Earl Warren was born in Los Angeles on March 19, 1891. Throughout most of his childhood, he and his family lived in Bakersfield, where his father was a railroad employee. His determination to be a lawyer dates to before his high school days, when he listened to criminal cases at the Kern County courthouse.

Warren attended the University of California, Berkeley, where he majored in political science for three years before entering UCB's School of Law. He received his B.A. degree in 1912 and his J.D. degree in 1914. On May 14, 1915, he was admitted to the California bar.

After graduation, Warren worked in law offices in San Francisco and Oakland, the only time in his career when he was engaged in private practice. From 1920 until his retirement from the Supreme Court in 1969, he served without interruption in public office. In 1925, he was appointed Alameda County district attorney when the incumbent resigned. He won election to the post in his own right in 1926, 1930, and 1934.

During his fourteen years as district attorney, Warren developed a reputation as a crime fighter. As a prosecutor Warren was sometimes accused of high-handedness in his methods, but in thirteen years and in thousands of cases ranging from murder to window-breaking, he never had a conviction reversed by a higher court. Warren was a member of the Board of Regents of the University of California. Although a Republican, Warren had broad bipartisan support because of his centrist to liberal views. He is the only person to have been elected to the governorship of California for three successive terms (in 1942, 1946, and 1950). In 1946, he was the only governor in our history to win an election unopposed, when he won the Democratic, Republican, and Progressive primaries.

In 1948, Warren was the Republican Party's nominee for vice-president of the United States on a ticket headed by the popular Thomas E. Dewey. (That famous election was the only one Warren ever lost.) Interestingly, one of Warren's unsuccessful initiatives as governor was for universal health care.

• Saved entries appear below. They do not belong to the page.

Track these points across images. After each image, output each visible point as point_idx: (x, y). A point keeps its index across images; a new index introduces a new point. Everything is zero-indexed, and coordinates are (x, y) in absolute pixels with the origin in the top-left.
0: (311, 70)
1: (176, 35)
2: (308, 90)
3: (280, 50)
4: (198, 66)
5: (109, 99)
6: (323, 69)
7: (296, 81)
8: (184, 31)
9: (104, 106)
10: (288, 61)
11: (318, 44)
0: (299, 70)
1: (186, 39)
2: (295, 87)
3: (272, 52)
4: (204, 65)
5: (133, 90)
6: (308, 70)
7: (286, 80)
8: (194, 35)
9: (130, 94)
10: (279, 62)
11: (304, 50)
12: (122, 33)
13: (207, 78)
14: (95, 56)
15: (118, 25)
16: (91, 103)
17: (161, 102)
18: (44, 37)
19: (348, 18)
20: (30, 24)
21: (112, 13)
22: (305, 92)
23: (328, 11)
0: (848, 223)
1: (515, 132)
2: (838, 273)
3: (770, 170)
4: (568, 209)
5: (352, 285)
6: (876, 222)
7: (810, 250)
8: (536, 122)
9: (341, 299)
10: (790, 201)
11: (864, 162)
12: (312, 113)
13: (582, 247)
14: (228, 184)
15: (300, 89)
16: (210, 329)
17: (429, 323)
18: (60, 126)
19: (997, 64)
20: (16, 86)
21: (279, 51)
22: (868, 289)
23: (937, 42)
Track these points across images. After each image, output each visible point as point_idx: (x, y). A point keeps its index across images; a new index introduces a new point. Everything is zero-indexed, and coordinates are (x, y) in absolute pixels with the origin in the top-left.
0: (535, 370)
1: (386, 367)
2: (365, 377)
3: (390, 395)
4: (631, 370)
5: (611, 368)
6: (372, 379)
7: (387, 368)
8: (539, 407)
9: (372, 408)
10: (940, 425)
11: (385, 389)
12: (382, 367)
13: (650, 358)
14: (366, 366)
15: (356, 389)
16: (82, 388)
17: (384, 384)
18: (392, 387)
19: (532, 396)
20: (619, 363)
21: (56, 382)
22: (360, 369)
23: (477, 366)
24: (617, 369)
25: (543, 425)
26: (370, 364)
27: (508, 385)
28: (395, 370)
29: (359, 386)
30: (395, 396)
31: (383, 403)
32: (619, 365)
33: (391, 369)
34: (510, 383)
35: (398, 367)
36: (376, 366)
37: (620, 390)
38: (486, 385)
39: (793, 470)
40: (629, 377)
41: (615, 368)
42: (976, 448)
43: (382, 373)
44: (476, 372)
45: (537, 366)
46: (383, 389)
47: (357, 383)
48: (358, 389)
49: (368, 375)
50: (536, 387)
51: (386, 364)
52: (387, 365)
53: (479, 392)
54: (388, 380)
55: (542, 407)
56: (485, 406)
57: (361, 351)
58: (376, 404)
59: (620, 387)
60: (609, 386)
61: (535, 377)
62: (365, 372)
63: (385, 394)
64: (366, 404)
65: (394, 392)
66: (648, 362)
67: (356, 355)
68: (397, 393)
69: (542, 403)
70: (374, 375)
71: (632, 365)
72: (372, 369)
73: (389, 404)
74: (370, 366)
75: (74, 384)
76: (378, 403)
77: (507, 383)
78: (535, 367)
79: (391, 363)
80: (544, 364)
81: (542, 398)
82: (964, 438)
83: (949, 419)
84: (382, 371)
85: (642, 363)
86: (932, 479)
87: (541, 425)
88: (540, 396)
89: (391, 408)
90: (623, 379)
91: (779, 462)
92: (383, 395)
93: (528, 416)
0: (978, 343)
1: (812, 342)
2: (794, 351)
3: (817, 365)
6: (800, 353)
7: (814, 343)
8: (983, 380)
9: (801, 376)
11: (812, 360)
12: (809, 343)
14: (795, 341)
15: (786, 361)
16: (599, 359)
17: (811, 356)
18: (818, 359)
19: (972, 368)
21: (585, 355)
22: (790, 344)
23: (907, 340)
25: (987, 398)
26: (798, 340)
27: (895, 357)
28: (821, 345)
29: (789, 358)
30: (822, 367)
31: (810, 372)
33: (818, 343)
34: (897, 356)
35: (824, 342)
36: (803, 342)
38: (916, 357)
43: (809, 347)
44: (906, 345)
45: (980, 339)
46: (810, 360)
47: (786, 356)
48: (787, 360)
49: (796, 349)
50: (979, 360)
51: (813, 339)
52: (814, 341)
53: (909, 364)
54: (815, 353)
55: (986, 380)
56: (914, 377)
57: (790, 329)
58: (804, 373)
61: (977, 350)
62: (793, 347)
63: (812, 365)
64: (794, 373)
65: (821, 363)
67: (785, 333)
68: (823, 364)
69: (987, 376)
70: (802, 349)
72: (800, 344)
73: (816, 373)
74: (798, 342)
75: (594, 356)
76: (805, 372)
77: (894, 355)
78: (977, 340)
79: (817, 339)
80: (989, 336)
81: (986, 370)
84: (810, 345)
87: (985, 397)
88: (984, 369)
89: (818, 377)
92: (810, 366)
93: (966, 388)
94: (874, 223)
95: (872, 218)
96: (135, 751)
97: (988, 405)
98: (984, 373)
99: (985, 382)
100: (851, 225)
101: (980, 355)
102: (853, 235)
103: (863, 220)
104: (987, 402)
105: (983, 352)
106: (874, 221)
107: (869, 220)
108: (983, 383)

In 1953, President Dwight D. Eisenhower appointed Earl Warren the fourteenth Chief Justice of the United States. Among the Warren Court's most important decisions was the ruling that made racial segregation in public schools unconstitutional. Another was the "one-man one-vote" ruling that caused a major shift in legislative power from rural areas to cities.

Besides his work on the court, Warren headed the commission that investigated the assassination of President John F. Kennedy.

Earl Warren retired in 1969, and died on July 9, 1974, in Washington, D.C.

Earl Warren College, the fourth of UC San Diego's undergraduate colleges, was founded in 1974, and named after the former Chief Justice in a ceremony attended by Thurgood Marshall, a member of the Warren Court and a jurist destined eventually to bequeath his name to another UCSD college. Warren College commemorates the groundbreaking achievements of the popular California governor and Chief Justice of the U.S. Supreme Court.